Album Review: Federico Durand - A Traves Del Espejo (Through The Mirror)

I bought Federico Durand’s new album, A Traves Del Espejo, which translates to Through The Mirror, on CD, which I probably didn’t need to do—I could have just downloaded it because it’s the kind of album, as I feared, that I would only be able to listen to on my headphones.

This is because of the track, “Time to Sleep,” which features recordings of a parent and child talking, and when played over the stereo, this track created a problem for my companion rabbit, Annabell. She thumped (meaning she was angry or upset) and that was a sure sign that it was time to shut the album off.

Annabell would give this album a ‘two paws down’ rating based on this instance alone.

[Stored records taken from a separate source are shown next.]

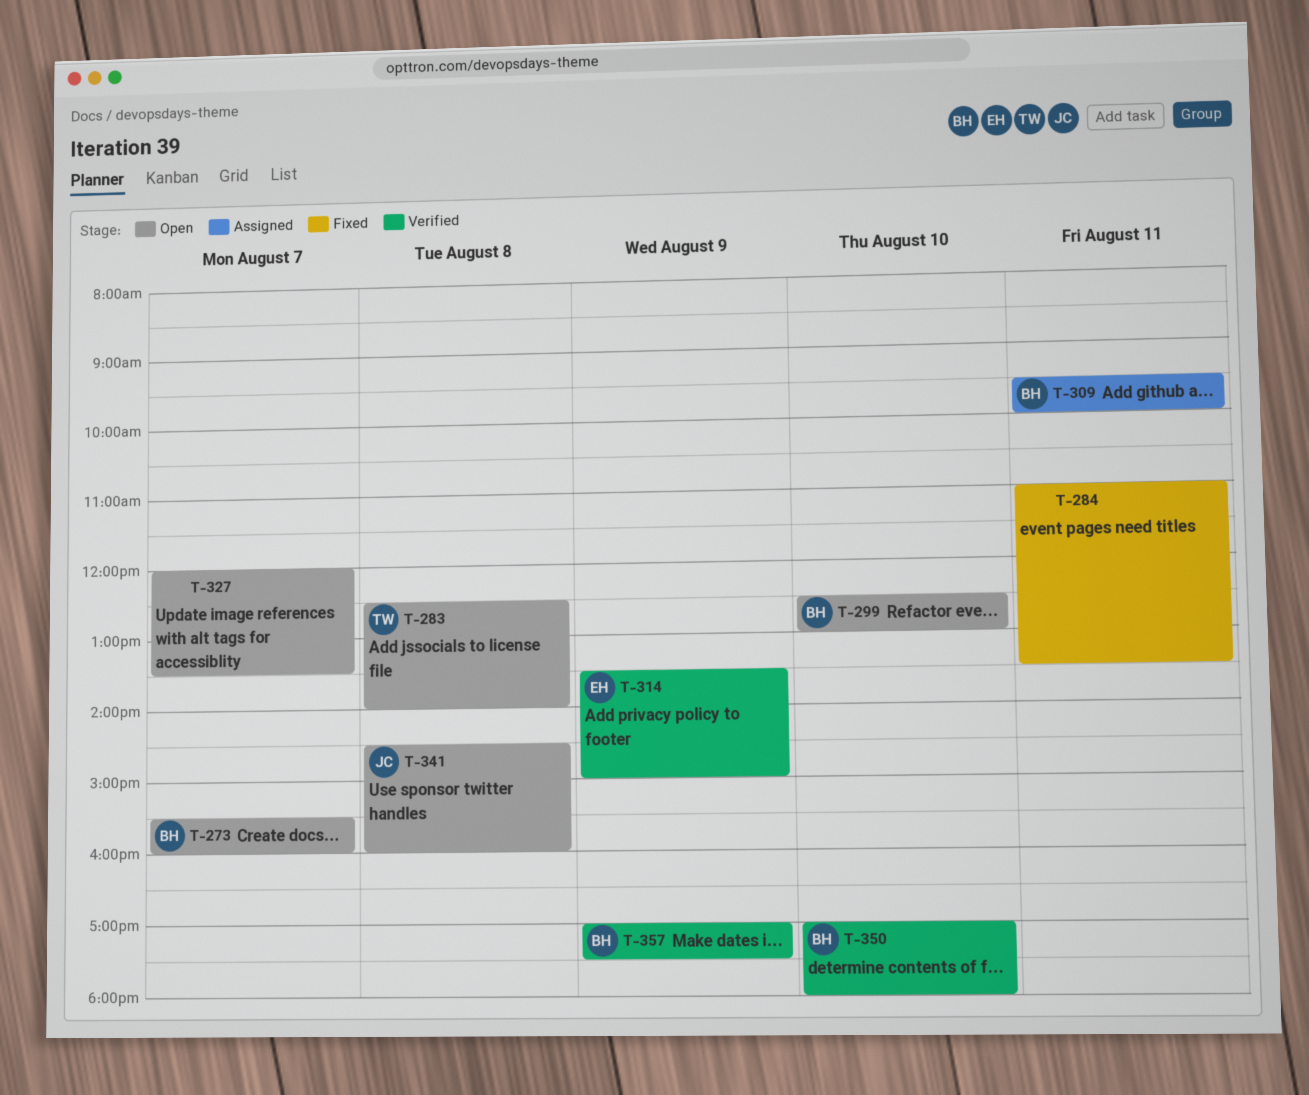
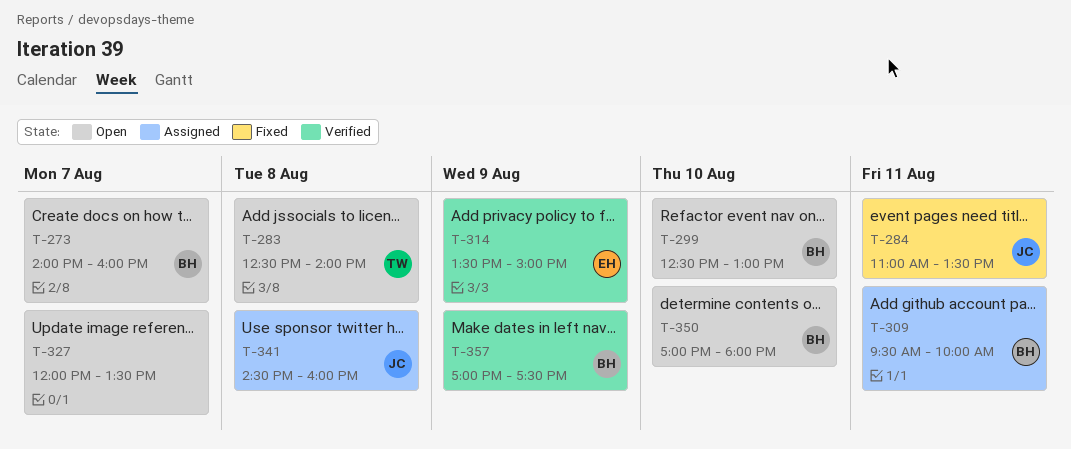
T-273, begins: 15:30 -> 14:00
T-284, owner: none -> JC
T-341, status: Open -> Assigned
T-350, status: Verified -> Open

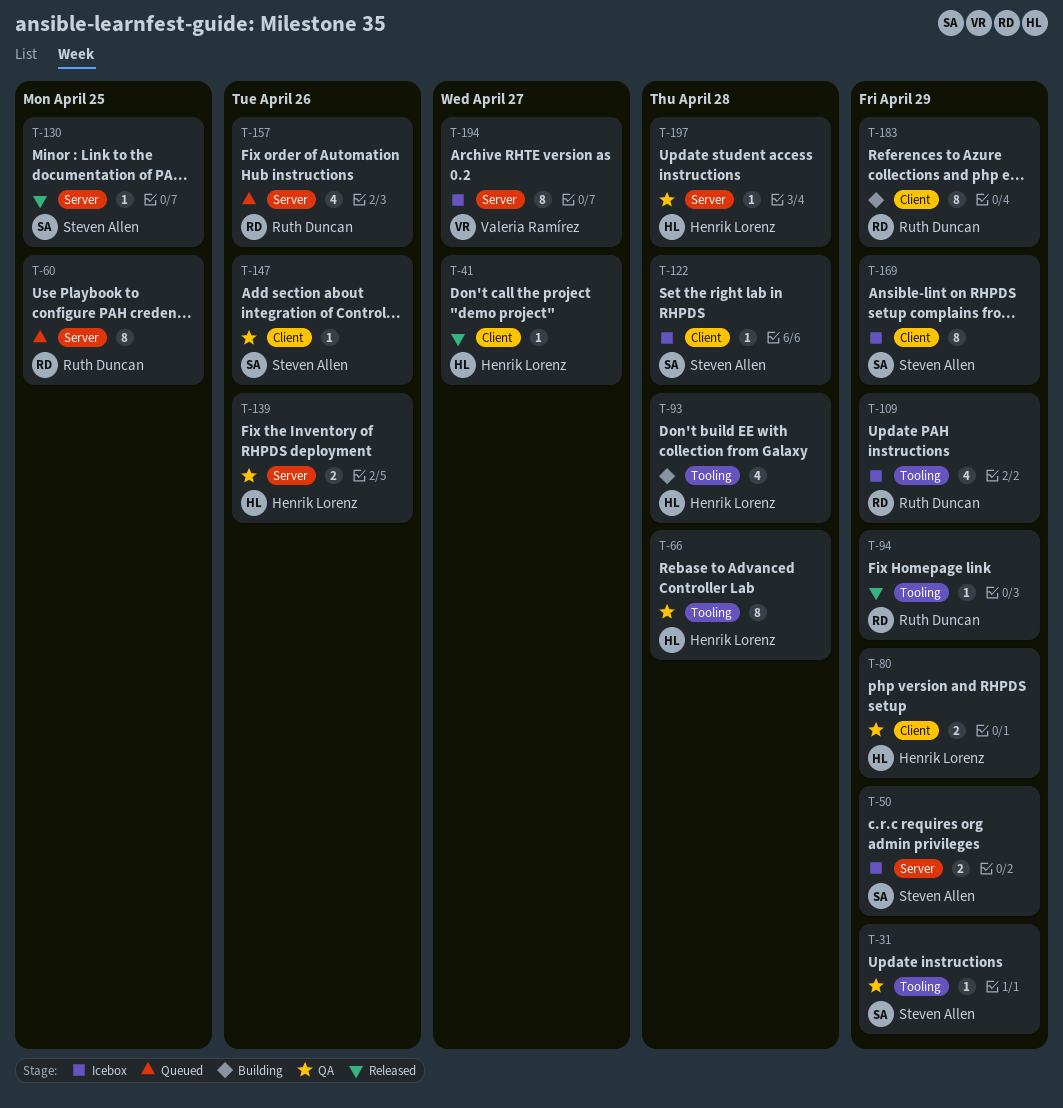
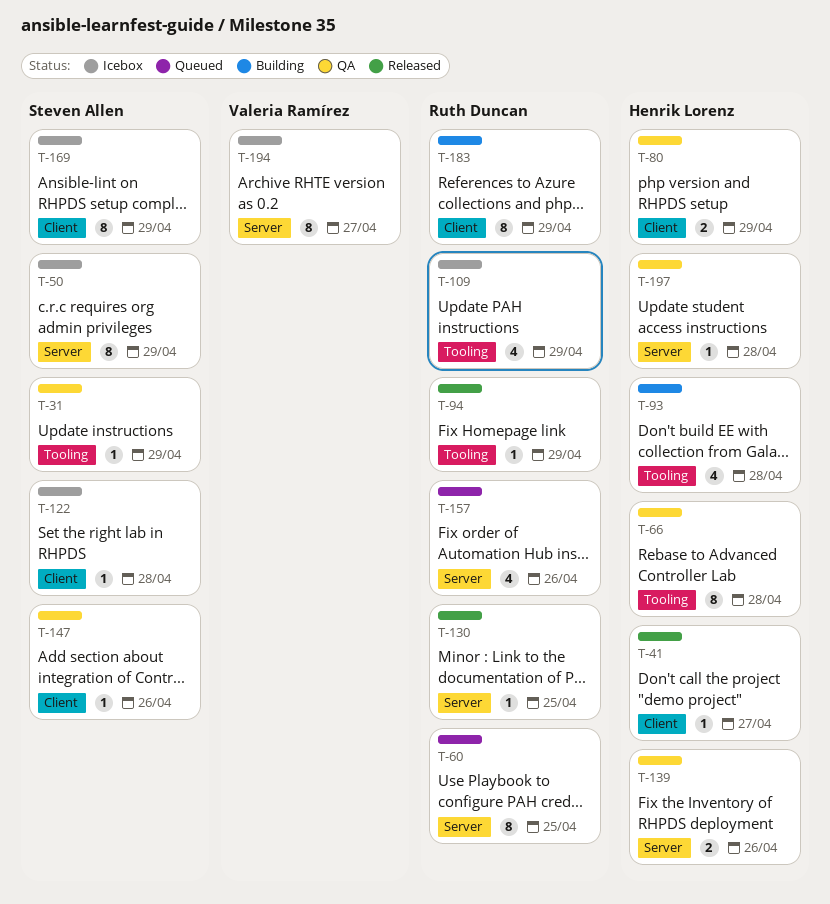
T-50, estimate: 2 -> 8
T-130, owner: Steven Allen -> Ruth Duncan

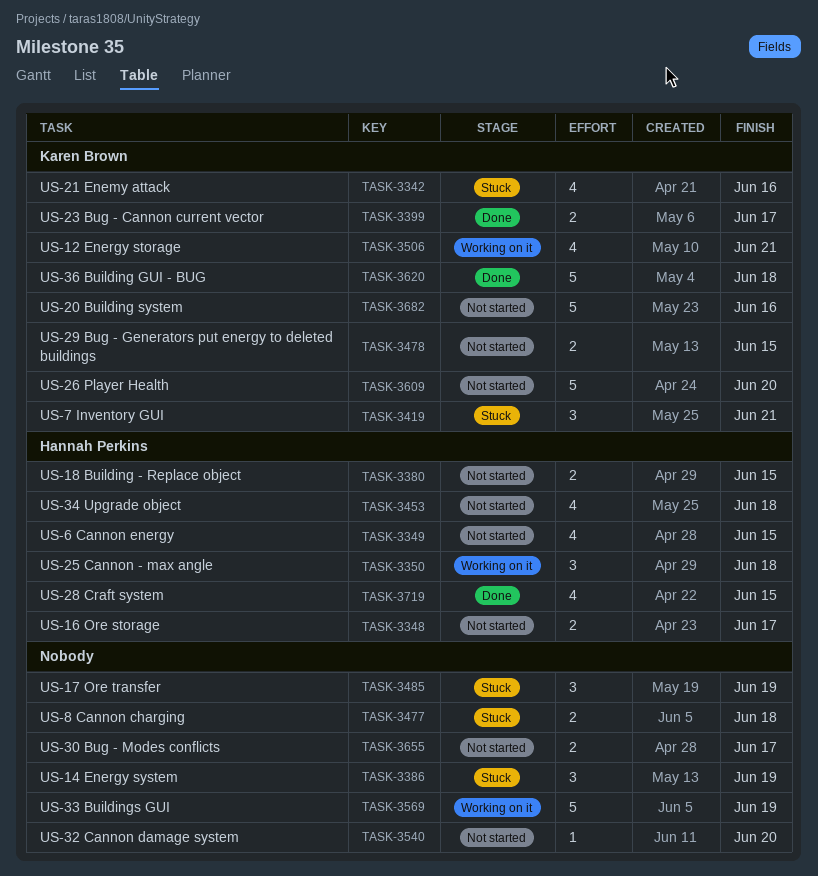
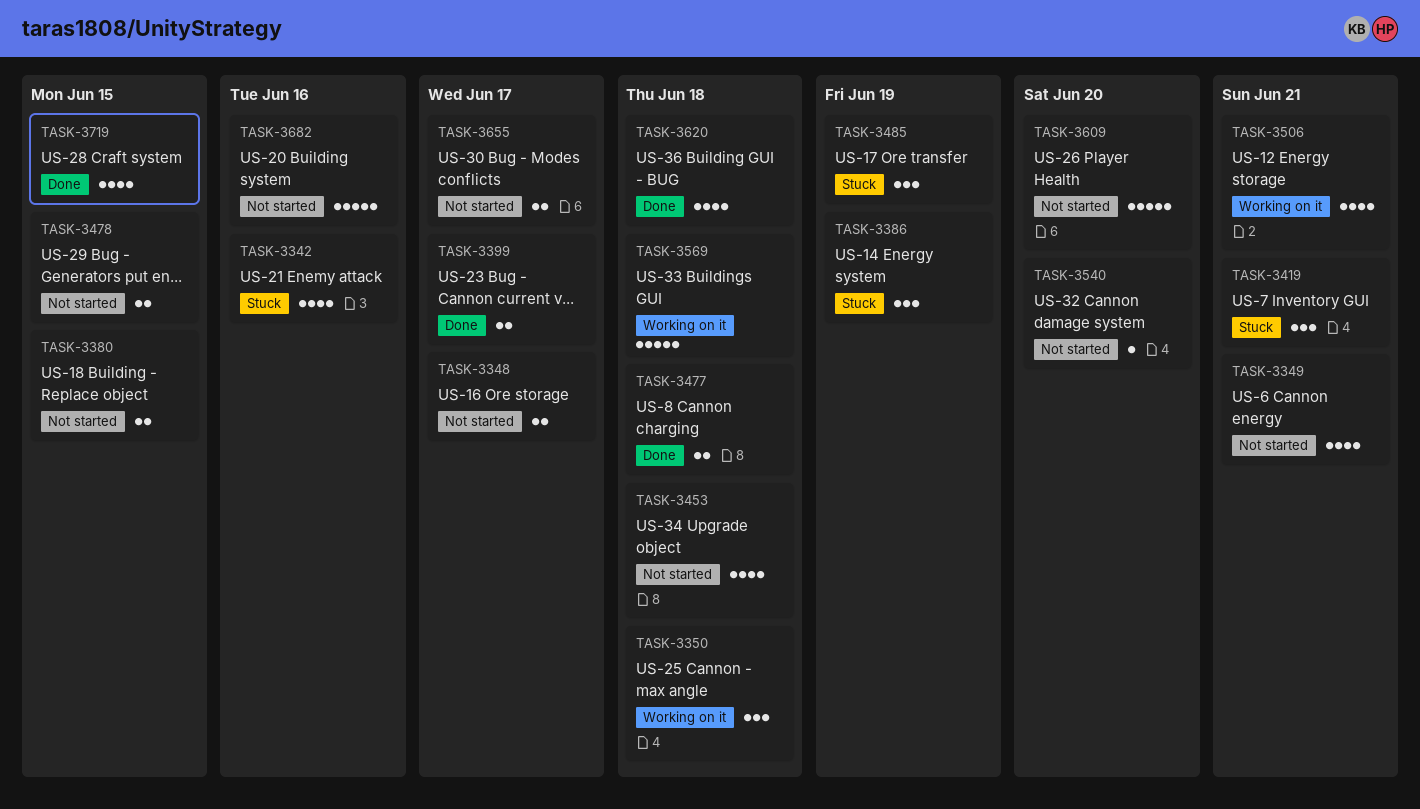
TASK-3349, due: Jun 15 -> Jun 21
TASK-3477, status: Stuck -> Done
TASK-3569, due: Jun 19 -> Jun 18
TASK-3620, estimate: 5 -> 4

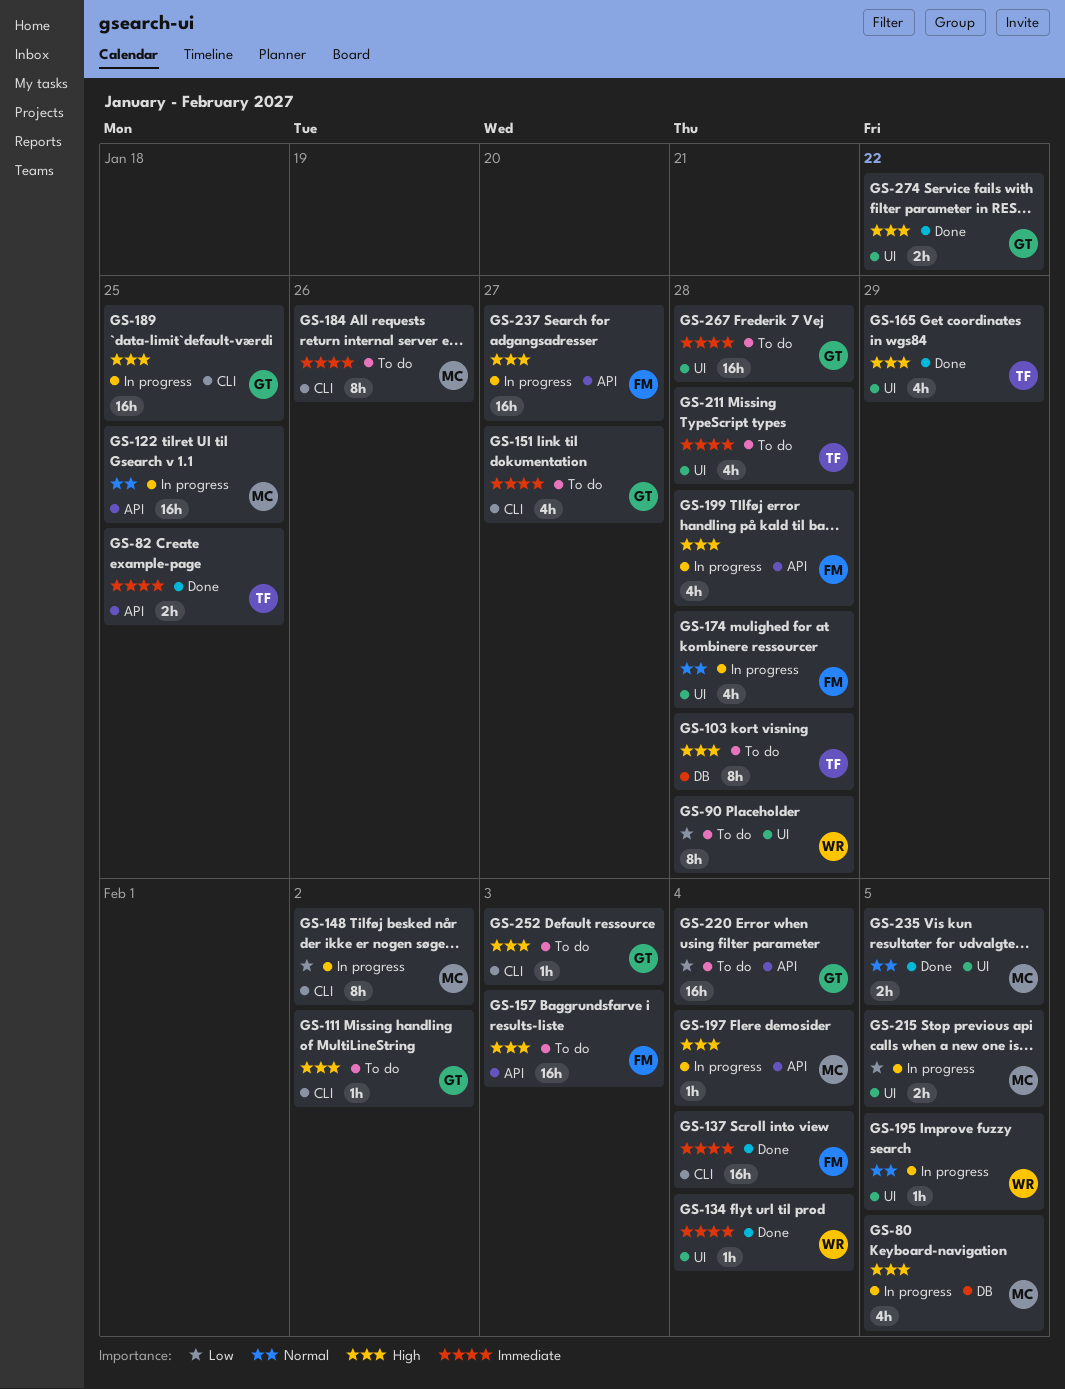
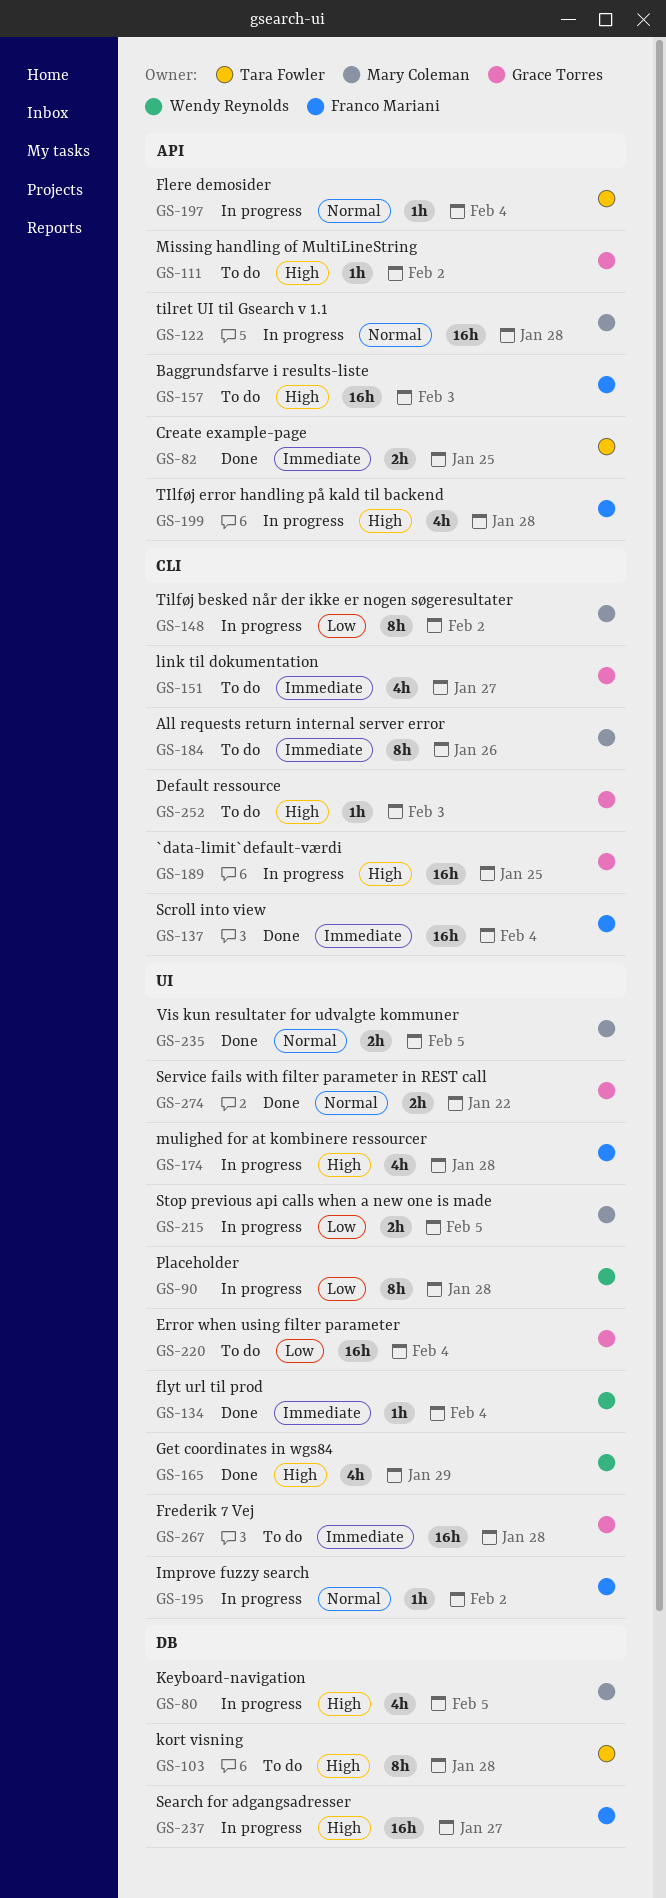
GS-90, status: To do -> In progress
GS-111, label: CLI -> API
GS-122, due: Jan 25 -> Jan 28
GS-165, owner: Tara Fowler -> Wendy Reynolds
GS-174, priority: Normal -> High
GS-195, owner: Wendy Reynolds -> Franco Mariani
GS-195, due: Feb 5 -> Feb 2
GS-197, owner: Mary Coleman -> Tara Fowler
GS-197, priority: High -> Normal
GS-211: present -> none
GS-220, label: API -> UI
GS-237, label: API -> DB
GS-274, priority: High -> Normal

And this is the risk one takes with any music, really, when you have a companion animal with sensitive ears. But specifically, with ambient, or experimental music. It’s always a little touch and go with the weirder stuff I choose to listen to—wondering how she is going to react to it, which means a bulk of my ambient and experimental music is either a) purchased digitally and rarely listened to unless I am at the computer for an extended period of time, or b) purchased physically, but rarely listened to due to reactions such as a stern thump.

Maybe it’s for the best because like a many of Durand’s albums, and many albums in this genre, Through The Mirror is a true headphone record.

It’s a quiet, reserved experience; best suited to intimate and attentive, rather than something that is played in the car, or over the home stereo while you make dinner. Durand’s m.o. is usually quiet and reserved, but Through The Mirror feels even more so, combining the work of recording bells and chimes found on 2013’s The Language of Fireflies with the evocative ambient looping techniques of 2014’s La Estrella Dormida.

It’s a record that juxtaposes the slight menace, or damaged sounding (“Shadow Play”) with sheer beauty and wonder (“The Enchanted Garden,”) and sometimes both at the same time (“The Cricket of Nacre”), showing what both ambient and experimental music, as well as Durand as a performer and composer, are capable of.

Through The Mirror tries, and succeeds (thumps aside) at showcasing the fragile splendor that can be found in the most quiet and reflective of moments—an album that walks the line between being a grand artistic statement (like all of Durand’s work) and a secret told to you in a voice that barely rises above the most comforting and reassuring whispers.